Increasing your business’s revenue from Google is really a numbers game. (I hate to do this, but it looks like you may need to dust off your old high school algebra book for this article.)
Here are the basic variables:
- Someone sees your listing on Google (like a Google AdWords Ad, a Google Places listing or a natural listing on Google). Let’s call the Number of times your ad is visible each month “N” – ie. the number of impressions your listings get on Google each month.
- The Click Thru Rate (“CTR%”) is the percentage of times your listing is clicked for every time it is displayed. So if your CTR% is 5%, then you get 5 visitors to your website for every 100 times your listing is visible.
- The next step in the equation is the Conversion Rate (“Conv%”) – The percentage of people that contact you once they’ve seen your website.
- Then there is your Closing Rate (“Close%”) – the percentage of time you close business with the people that call you.
- And lastly, we’ll need the average revenue you get from each customer (“$”).
So here’s the final equation:
Monthly Revenue from Google =
N x CTR% x Conv% x Close% x $
Here’s an example: Let’s assume your listings display 10,000 each month on Google (N = 10,000). You have a 2% Click Thru Rate on your ads (CTR% = 2%). 1 out of every 20 visitors to your website call you (Conv% = 5%). 2 out of every 5 people that call you become a customer (Close% = 40%). The average amount a customer spends with you is $1000 ($ = $1000). Your Revenue from Google should be about $4000 per month. (10,000 x .02 x .05 x .40 x $1000 = $4000)
So how do you make more money on Google?
Increase N – Get more impressions by increasing your visibility on Google.
Increase CTR% – Make sure your keywords are relevant and your listings are compelling.
Increase Conv% – Make sure your website gives a visitor a good reason to call you.
Increase Close% – Do you have a consistent closing process once someone calls you?
Increase $ – Do have strategies to increase your average revenue per customer?
OK – the math lesson is over, put your algebra book away and start thinking about this. The easiest thing to do first is work on the variable that is the weakest, or has the most potential for improvement. Here are some suggestions for finding the weakest variable:
If you aren’t getting many visitors to your website, there are two main things to look at:
Are you visible on Page One of Google? If you don’t know, request a Free Google Visibility Analysis and find out. If you need more visibility (ie. need to increase “N”), then try Pay per Click (PPC) with our One Month Trial, get on (or optimize) your Google Places account and do more SEO. Low visibility = low website visitors.
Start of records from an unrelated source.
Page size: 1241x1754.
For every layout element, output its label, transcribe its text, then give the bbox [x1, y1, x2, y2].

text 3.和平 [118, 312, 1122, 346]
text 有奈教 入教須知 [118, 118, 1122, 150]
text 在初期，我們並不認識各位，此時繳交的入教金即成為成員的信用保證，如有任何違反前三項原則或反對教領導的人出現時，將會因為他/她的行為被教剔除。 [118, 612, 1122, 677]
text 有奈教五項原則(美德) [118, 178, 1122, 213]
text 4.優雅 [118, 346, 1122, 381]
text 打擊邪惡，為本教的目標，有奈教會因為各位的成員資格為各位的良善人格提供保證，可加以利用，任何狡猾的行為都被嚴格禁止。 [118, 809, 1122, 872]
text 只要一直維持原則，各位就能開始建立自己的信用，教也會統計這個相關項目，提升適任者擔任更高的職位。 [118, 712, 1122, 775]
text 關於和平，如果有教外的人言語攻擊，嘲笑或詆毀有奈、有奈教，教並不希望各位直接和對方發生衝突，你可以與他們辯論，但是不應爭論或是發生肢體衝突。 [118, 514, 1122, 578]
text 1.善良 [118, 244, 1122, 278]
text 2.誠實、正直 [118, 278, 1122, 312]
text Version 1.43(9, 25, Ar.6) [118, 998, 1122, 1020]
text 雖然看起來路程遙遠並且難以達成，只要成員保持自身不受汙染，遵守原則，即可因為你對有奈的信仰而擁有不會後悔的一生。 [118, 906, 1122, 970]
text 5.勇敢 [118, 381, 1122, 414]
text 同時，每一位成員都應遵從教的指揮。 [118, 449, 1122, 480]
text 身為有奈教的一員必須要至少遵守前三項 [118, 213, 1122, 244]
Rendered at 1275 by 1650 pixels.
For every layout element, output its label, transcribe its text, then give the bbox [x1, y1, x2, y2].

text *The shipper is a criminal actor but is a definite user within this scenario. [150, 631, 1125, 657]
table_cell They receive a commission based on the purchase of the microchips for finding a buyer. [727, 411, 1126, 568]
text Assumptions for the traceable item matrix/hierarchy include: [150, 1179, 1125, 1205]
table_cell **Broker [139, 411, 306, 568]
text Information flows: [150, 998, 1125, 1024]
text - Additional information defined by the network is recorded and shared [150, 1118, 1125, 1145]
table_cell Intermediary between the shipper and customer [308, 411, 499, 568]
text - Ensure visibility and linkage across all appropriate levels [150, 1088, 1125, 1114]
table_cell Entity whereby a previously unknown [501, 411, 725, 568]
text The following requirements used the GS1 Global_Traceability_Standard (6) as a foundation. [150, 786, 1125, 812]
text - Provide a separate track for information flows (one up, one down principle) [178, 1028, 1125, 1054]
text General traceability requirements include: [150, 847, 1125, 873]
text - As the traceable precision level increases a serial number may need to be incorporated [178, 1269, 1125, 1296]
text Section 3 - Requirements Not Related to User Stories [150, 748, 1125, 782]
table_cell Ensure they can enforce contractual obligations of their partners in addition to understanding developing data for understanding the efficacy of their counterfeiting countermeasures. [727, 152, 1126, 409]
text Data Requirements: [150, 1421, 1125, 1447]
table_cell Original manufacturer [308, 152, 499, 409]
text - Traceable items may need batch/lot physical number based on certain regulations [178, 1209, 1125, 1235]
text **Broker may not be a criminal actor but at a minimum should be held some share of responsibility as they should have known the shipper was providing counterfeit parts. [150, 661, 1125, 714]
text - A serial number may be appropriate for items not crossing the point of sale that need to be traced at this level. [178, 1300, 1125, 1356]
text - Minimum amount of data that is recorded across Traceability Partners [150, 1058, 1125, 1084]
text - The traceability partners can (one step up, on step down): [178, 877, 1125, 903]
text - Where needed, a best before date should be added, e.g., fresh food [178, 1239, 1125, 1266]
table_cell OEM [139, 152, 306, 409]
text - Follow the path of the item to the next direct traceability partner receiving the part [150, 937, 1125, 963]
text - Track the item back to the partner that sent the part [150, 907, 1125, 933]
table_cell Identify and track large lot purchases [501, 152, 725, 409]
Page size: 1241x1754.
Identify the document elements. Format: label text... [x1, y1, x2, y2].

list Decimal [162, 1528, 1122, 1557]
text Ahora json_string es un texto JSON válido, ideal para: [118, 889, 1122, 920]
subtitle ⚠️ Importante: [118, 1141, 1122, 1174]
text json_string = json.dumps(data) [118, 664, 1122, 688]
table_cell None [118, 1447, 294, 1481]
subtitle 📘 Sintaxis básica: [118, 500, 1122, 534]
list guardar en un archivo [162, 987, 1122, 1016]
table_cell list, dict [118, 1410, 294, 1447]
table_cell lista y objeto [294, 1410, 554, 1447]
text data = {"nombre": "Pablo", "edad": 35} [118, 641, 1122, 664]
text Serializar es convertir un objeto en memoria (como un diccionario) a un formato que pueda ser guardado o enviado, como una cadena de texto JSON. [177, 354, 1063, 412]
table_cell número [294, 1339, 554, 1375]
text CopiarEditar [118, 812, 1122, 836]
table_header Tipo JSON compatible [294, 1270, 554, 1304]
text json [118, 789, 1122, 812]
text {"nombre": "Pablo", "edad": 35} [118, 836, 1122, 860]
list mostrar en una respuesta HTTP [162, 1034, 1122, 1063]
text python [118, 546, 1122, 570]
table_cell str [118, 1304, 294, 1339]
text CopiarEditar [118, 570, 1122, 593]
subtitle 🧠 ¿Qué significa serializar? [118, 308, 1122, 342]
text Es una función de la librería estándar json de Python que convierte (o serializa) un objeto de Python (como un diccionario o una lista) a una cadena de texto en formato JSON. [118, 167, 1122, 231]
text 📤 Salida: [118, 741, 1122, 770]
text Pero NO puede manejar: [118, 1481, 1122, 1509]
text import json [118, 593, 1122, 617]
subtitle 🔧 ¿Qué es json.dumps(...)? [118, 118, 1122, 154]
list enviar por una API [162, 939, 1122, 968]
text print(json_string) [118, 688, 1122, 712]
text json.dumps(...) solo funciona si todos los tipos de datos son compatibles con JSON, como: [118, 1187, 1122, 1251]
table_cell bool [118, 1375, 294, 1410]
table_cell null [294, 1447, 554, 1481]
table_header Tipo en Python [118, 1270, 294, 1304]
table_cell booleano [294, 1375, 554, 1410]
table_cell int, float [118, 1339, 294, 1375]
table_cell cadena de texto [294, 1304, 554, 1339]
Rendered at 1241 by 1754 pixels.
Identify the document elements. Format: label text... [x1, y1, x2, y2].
If you are getting lots of impressions (ie. your “N” is good), then your CTR% is too low. This is usually from either poorly written ads, or more commonly, your keywords aren’t very relevant to your business. The keywords may be too broad, or too narrow in focus. Re-evaluate your targeted keywords. Off-target keywords = low CTR%.
If you are getting lots of visitors to your website (ie. “ N x CTR% “ is good), but the phone never seems to ring, then look at:
Your website – does it give the visitor a compelling reason to call you? Is there a clear call-to-action like “call us for a free estimate”? Is your phone number clear and bold at the top of every page? Is your address at the top of every page (very important for local companies)? Does the look of your website match the qualities of your company? (In other words, if you are the low-cost leader, does it look inexpensive? If you are the high quality company, does you website look like a high quality site?) Bad website = low Conv%.
Your Keywords - Are they correctly targeted? Are they locally targeted? Are they targeted to the right geography? Are they exactly what someone would search for if they wanted exactly what you sell (ie. are they relevant)? Off-target keywords = off-target visitors = low Conv%.
If you are getting lots of phone calls, but never seem to close the calls, or if your average revenue from a customer is low, then take a good look at your closing process. Do you have a well-optimized closing process? Is it consistent and repeatable? Have you experimented with your closing process? Poor closing process = fewer customers and lower average revenue per customer.
Once you identify the weakest area, fix it. In the example above, the conversion rate (Conv%) was only 5%. If you fixed it and increased it to 10%, your revenue would jump to $8000 per month.
Continuing the process, if you then increased your monthly impressions from 10,000 to 20,000, your monthly revenue would climb to $16,000. If you were able to improve your Close Rate (Close%) from 40% to 60%, then your monthly revenue jumps to $24,000. Let’s say you then increased your average revenue from each customer ($) from $1000 to $1200. Now your monthly revenue is $28,800. Finally, if your Click Thru Rate were to increase from 2% to 2.5%, your monthly revenue would become $36,000.
Please remember, this is an academic exercise, and no one can guarantee such results. But you get the idea.